Unicode Normalization

Unicode allows multiple internal representations for text that looks identical.

For example, the character é may be stored in two different ways:

  • as a single precomposed character: U+00E9
  • as two code points: U+0065 (e) followed by U+0301 (combining acute accent)

These forms look the same to humans, but Python treats them as different strings:

from unicodedata import normalize

s1 = "caf\u00e9"   # precomposed: é is one character (U+00E9)
s2 = "cafe\u0301"  # decomposed:  e + combining accent (two code points)

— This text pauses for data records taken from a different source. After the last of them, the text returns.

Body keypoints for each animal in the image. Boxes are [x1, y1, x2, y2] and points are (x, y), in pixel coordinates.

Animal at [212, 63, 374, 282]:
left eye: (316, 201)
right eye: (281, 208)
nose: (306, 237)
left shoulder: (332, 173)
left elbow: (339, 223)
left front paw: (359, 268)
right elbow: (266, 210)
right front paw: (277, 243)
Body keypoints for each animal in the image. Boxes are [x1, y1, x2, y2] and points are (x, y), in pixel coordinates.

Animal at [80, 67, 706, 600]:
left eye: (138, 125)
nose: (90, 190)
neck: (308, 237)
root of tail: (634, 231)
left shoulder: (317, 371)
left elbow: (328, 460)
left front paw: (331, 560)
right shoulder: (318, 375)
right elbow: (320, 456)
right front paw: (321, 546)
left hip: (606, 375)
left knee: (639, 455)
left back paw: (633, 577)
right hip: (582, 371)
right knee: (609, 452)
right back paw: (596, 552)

print(s1 == s2)    # False
print(len(s1))     # 4
print(len(s2))     # 5

The two strings look identical when printed, but have different lengths — proof that they are internally different.


Why This Happens

Unicode separates visual appearance from code point sequence. Two strings may render identically while having entirely different internal representations:

String Internal Representation
café c a f U+00E9
café c a f U+0065 U+0301

Because the code point sequences differ, direct comparison with == fails.


Normalization Forms

Unicode normalization converts text into a standard form so equivalent strings compare reliably. Python provides this through unicodedata.normalize().

Unicode defines four normalization forms:

Form Meaning
NFC Canonical decomposition, then recomposition
NFD Canonical decomposition only
NFKC Compatibility decomposition, then recomposition
NFKD Compatibility decomposition only

For most string comparison tasks, NFC is the most useful form.

NFC

NFC produces precomposed characters — it collapses decomposed sequences into a single code point where possible:

print(normalize("NFC", "cafe\u0301"))  # café  (length 4)

NFD

NFD produces decomposed characters — it expands precomposed characters into base character + combining marks:

print(normalize("NFD", "caf\u00e9"))  # café  (length 5, e + U+0301)

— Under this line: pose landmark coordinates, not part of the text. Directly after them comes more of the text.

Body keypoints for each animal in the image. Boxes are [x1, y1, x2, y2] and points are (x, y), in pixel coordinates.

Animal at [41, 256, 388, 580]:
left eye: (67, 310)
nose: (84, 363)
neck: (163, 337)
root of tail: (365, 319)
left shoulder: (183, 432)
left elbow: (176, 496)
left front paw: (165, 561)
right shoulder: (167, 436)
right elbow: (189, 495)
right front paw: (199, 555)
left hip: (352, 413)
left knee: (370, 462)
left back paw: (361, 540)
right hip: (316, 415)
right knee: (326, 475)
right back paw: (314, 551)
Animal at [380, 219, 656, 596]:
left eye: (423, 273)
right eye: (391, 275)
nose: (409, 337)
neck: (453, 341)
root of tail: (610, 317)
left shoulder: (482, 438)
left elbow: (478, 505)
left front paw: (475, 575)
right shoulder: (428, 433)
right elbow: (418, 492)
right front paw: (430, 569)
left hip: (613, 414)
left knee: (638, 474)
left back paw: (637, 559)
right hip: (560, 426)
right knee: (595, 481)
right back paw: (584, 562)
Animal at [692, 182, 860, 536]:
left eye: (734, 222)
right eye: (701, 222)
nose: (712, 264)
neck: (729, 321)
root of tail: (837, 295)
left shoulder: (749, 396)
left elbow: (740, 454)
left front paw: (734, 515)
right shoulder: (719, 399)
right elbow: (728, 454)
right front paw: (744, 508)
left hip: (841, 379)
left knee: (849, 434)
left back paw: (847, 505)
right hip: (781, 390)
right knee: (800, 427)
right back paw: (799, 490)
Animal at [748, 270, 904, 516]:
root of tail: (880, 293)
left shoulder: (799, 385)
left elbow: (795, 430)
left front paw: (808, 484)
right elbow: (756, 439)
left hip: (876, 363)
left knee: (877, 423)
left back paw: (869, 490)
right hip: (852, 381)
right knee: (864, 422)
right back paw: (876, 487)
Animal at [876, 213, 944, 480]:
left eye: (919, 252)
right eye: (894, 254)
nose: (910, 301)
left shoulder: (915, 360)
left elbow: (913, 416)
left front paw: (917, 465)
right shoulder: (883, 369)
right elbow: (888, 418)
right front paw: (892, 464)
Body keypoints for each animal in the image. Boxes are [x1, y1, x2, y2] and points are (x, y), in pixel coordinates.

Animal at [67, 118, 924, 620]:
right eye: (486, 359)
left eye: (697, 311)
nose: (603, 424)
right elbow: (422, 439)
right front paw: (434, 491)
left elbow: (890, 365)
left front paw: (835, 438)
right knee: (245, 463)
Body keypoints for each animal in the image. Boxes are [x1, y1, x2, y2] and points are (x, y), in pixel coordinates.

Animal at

Both render as café, but their internal lengths differ.


Unicode-Aware Comparison

With normalization, visually identical strings compare equal:

s1 = "caf\u00e9"
s2 = "cafe\u0301"

print(normalize("NFC", s1) == normalize("NFC", s2))  # True

For convenience, wrap this in a helper:

def nfc_equal(s1, s2):
    return normalize("NFC", s1) == normalize("NFC", s2)

print(nfc_equal("café", "cafe\u0301"))  # True

Note that nfc_equal() is still case-sensitive — "Café" and "CAFÉ" are not equal. For case-insensitive comparison, see Unicode Case Folding.


Key Takeaways

  • Unicode strings that look identical may have different internal representations.
  • normalize("NFC", s) converts to a consistent precomposed form.
  • Always normalize before comparing Unicode strings from external sources.